二次創作を始めて、楽しいことばかりだったか、といえばそんなこともないけれど、キャラクターに頼りながら言葉を紡いでいくことは、自分にとっては大切な行為のひとつだった。そこで出会った友人が短歌を作り始めたこともあり、そうか、短歌って自分でも作れるんだ、と思ったのだった。全ては緩くつながっており、いまもそれは変わっていない。

わたしは漫画が好きで、小説はほぼ読まない子どもだった。読むようになったのは大人になってからだ。ずっと挙動不審なただひとりのオタク女子で、男子にはずいぶんいじめられた。学校はどちらかといえばつらかったからいまは大人になれてよかったと繰り返し思ってしまう。

わたしはオタクだ。でもそれだけのことだと思っている。

だからこそ、腐女子はなんでもBLにする、みたいな、そういう揶揄が、とくに同じ女性から出てくるとき、意味のわからないダメージを負うのだった。いっそひどくバカにされる方がマシで、無意識のなにか、なにかにはなかなかどうして勝てないと思う。悪気はないことが大半だから。でもあなたの悪気のない足はしっかりわたしの足を踏んでいて、そのことにはちょっと気づいてくれないかなあと思ったりはする。

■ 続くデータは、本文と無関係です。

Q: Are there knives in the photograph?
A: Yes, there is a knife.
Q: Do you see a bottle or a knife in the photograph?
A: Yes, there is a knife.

女性の解放について語られるとき。そこにわたしはいるだろうか、と思ってしまうとき。ああ結局、入れてほしい、と言ったところで入れてもらえないのかもしれない、とも思うとき。わたしはひとつ自分のなかの糸を手繰り寄せる。わたししかわたしを救えないのだから、と思ってしまう。救いを他人任せにしたことがそもそもの誤りだった、みたいにも。実際には他者に救われることもあるし、あったよな、とも思うけど、少なくとも自分を救う自分の糸は太いほうがいいから、えーんやこらと縒ってみている。雨は降り続けている。